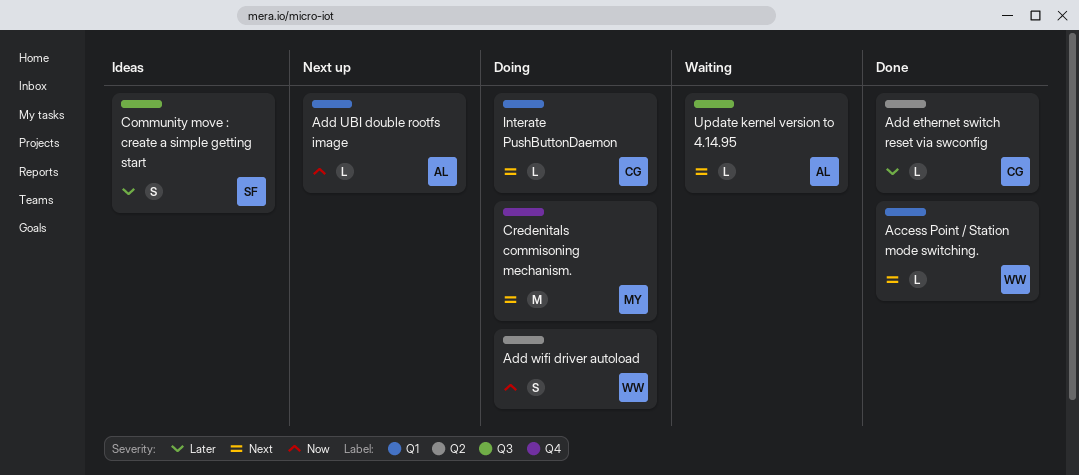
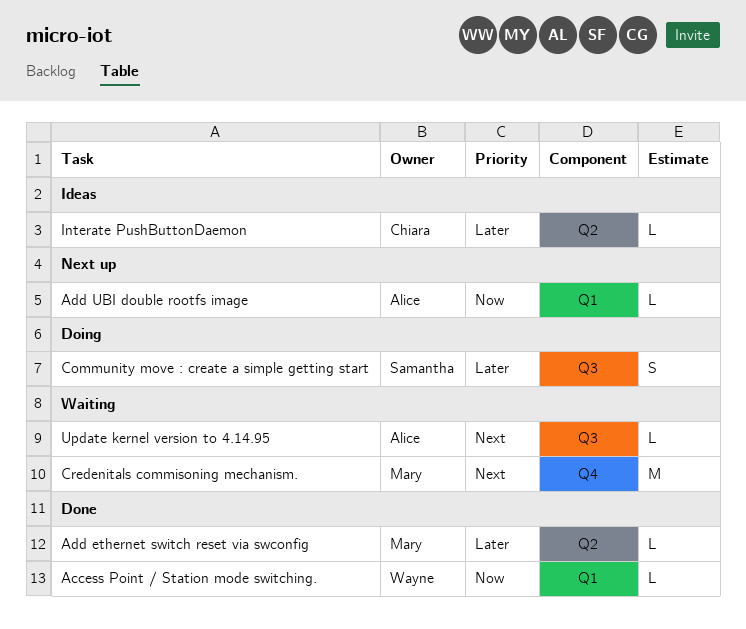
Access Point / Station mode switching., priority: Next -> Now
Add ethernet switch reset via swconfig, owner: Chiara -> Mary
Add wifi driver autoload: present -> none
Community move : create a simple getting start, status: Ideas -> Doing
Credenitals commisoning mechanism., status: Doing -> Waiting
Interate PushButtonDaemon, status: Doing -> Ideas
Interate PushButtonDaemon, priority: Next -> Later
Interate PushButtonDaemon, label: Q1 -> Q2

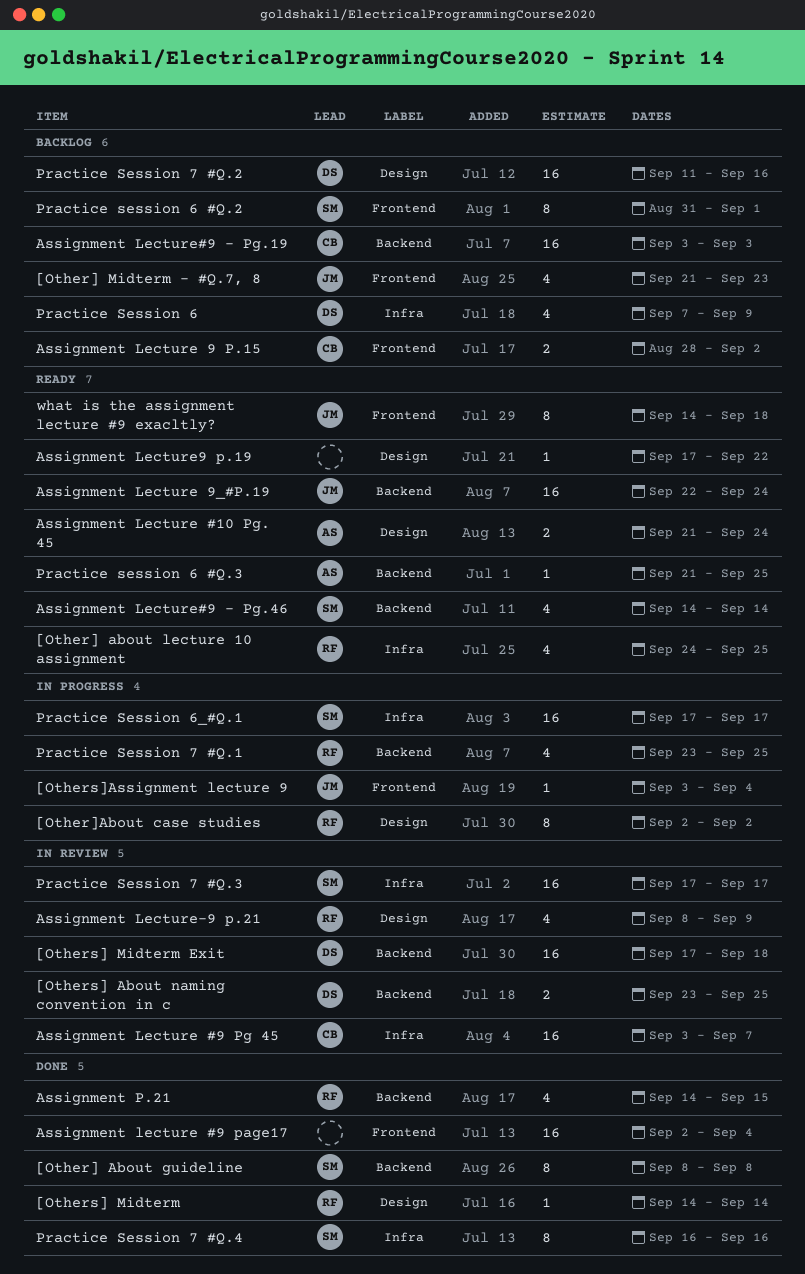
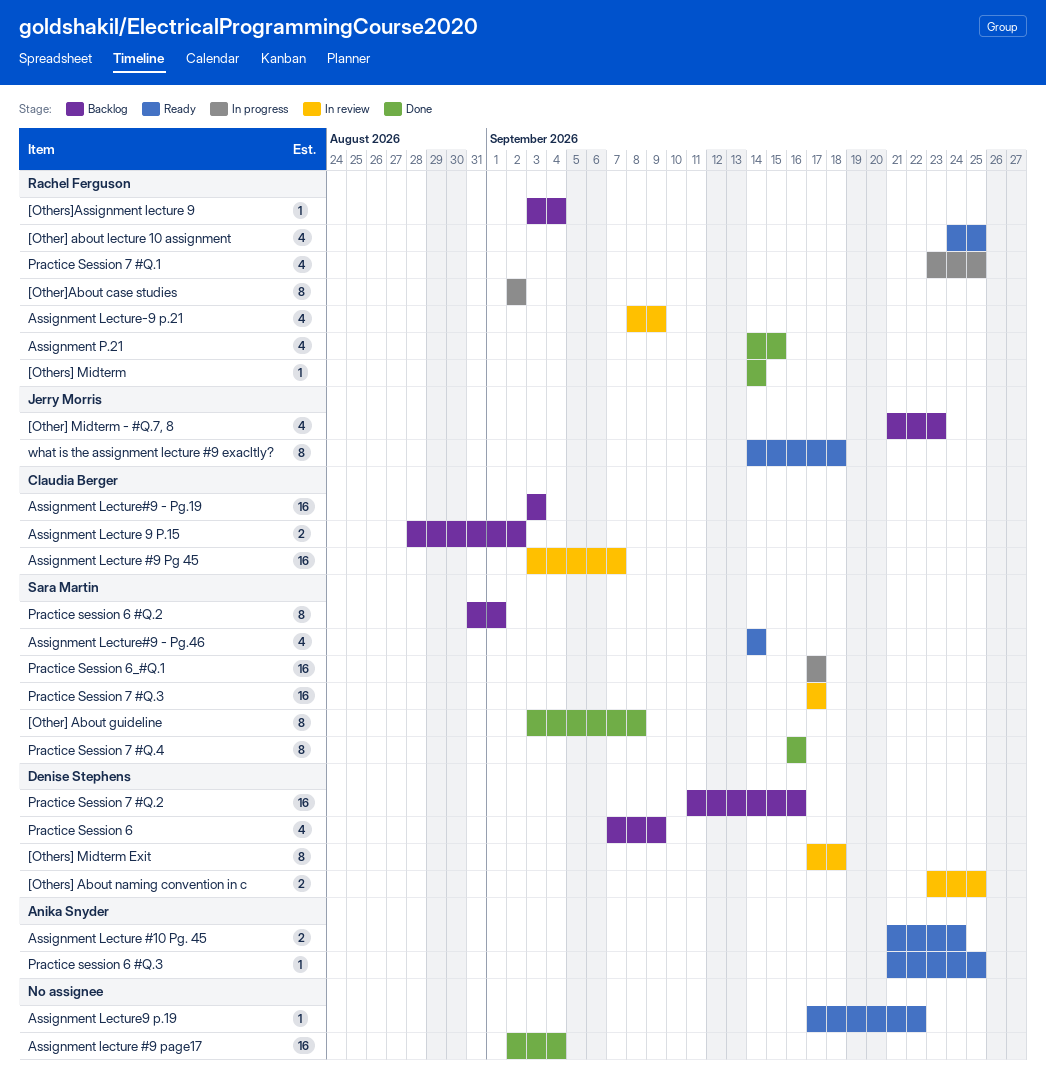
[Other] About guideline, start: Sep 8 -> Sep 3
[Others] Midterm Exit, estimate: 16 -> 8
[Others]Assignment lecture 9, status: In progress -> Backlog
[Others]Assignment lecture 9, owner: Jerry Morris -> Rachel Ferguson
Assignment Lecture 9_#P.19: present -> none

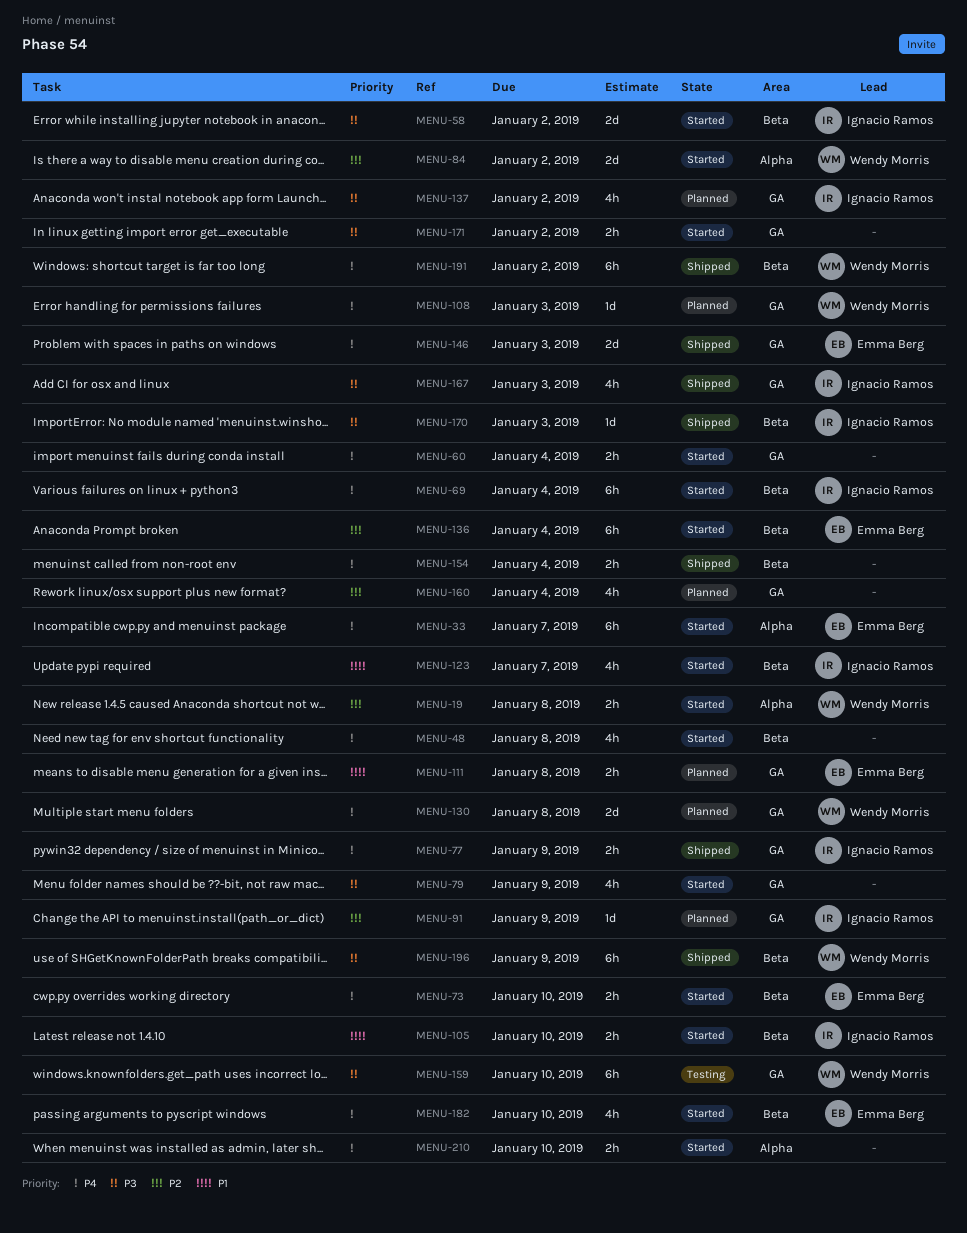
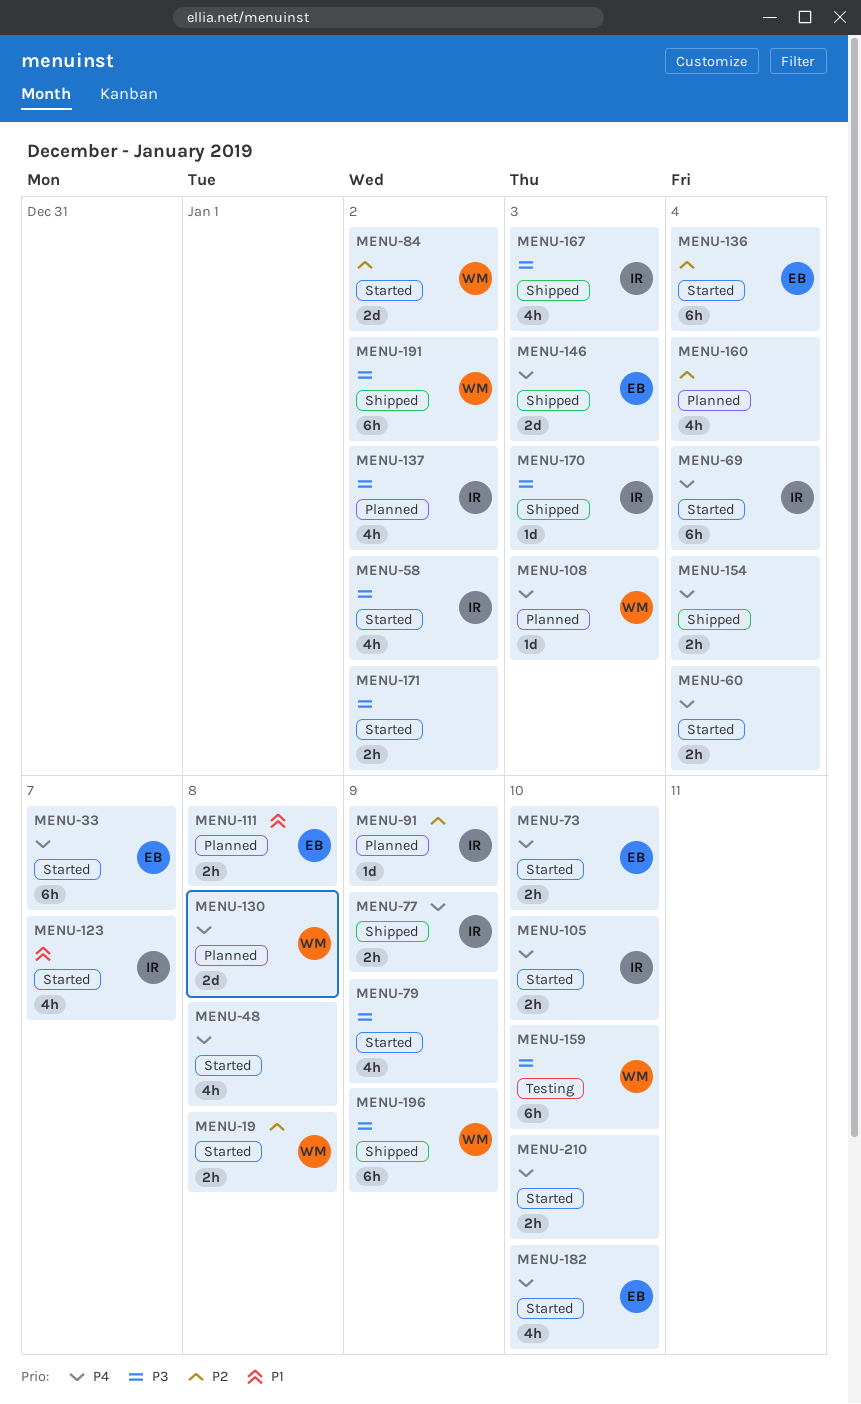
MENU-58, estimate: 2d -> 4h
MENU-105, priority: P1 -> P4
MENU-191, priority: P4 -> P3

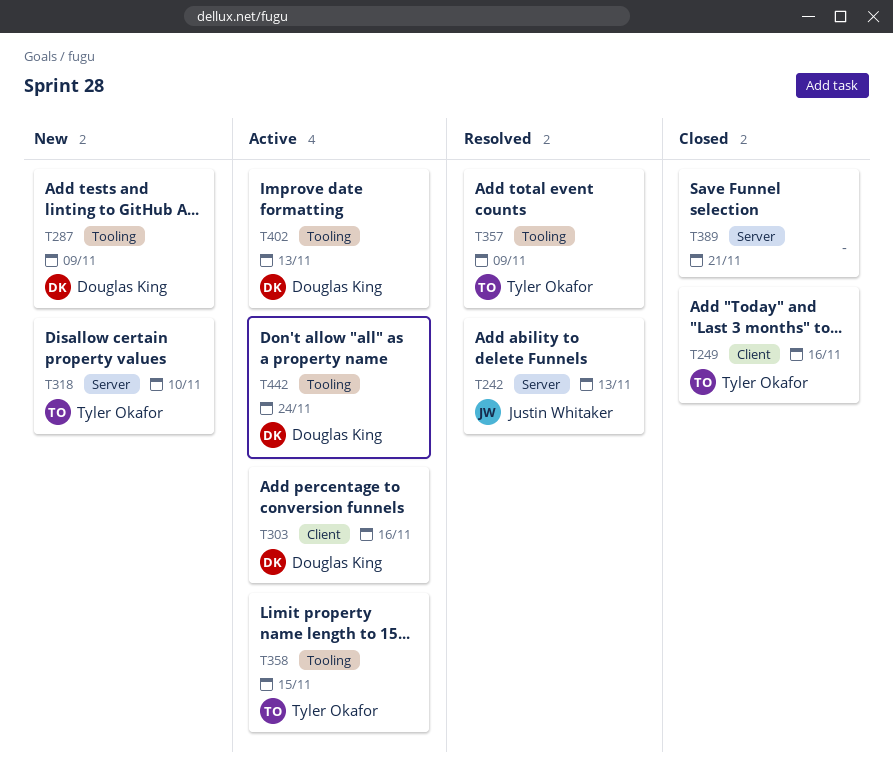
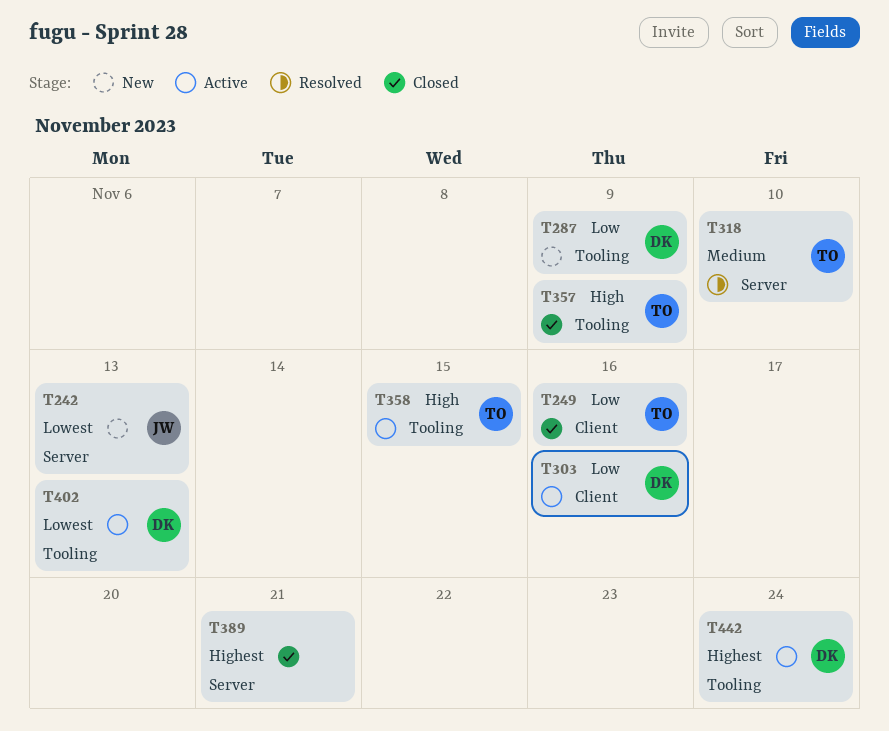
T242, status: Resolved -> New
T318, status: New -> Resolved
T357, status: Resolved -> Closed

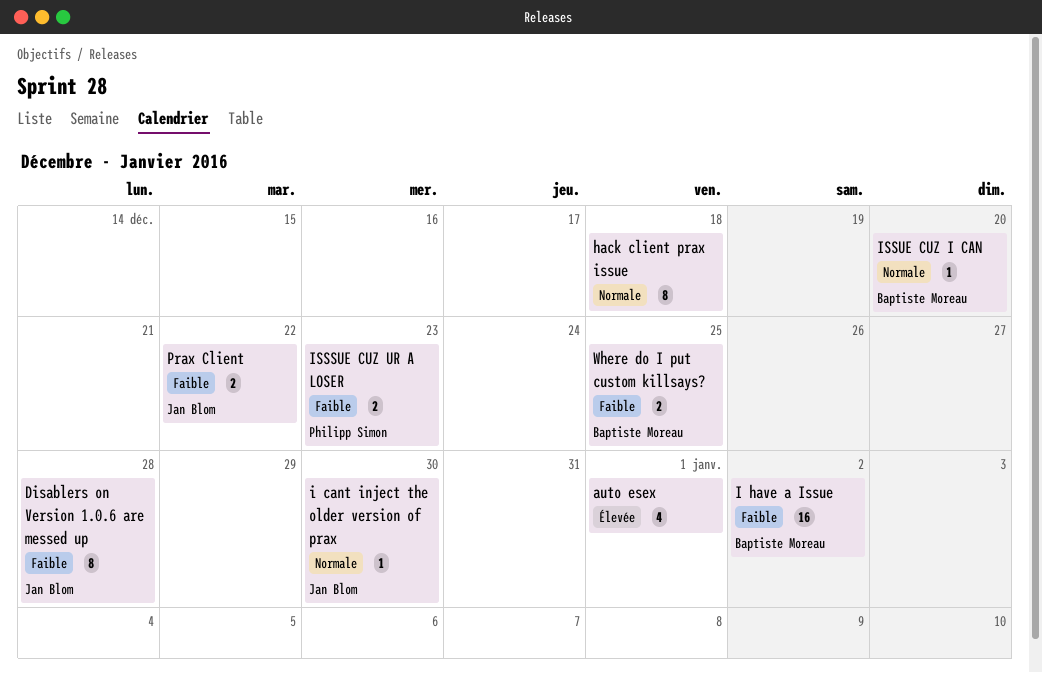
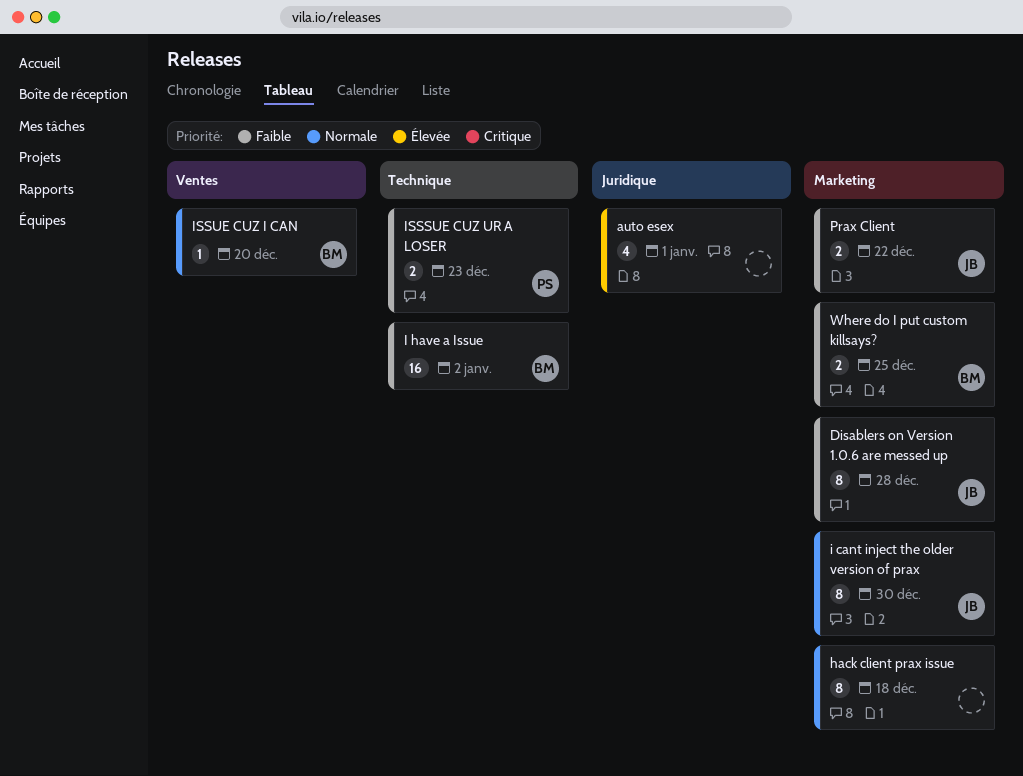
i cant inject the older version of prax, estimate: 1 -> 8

══════

# WHAT TO DO:
The lines from the one containing "MENU-191, priority: P4 -> P3" through the last line of the records are what you should copy, word for word and nothing else, with pictures left out.

# SOLUTION:
MENU-191, priority: P4 -> P3

T242, status: Resolved -> New
T318, status: New -> Resolved
T357, status: Resolved -> Closed

i cant inject the older version of prax, estimate: 1 -> 8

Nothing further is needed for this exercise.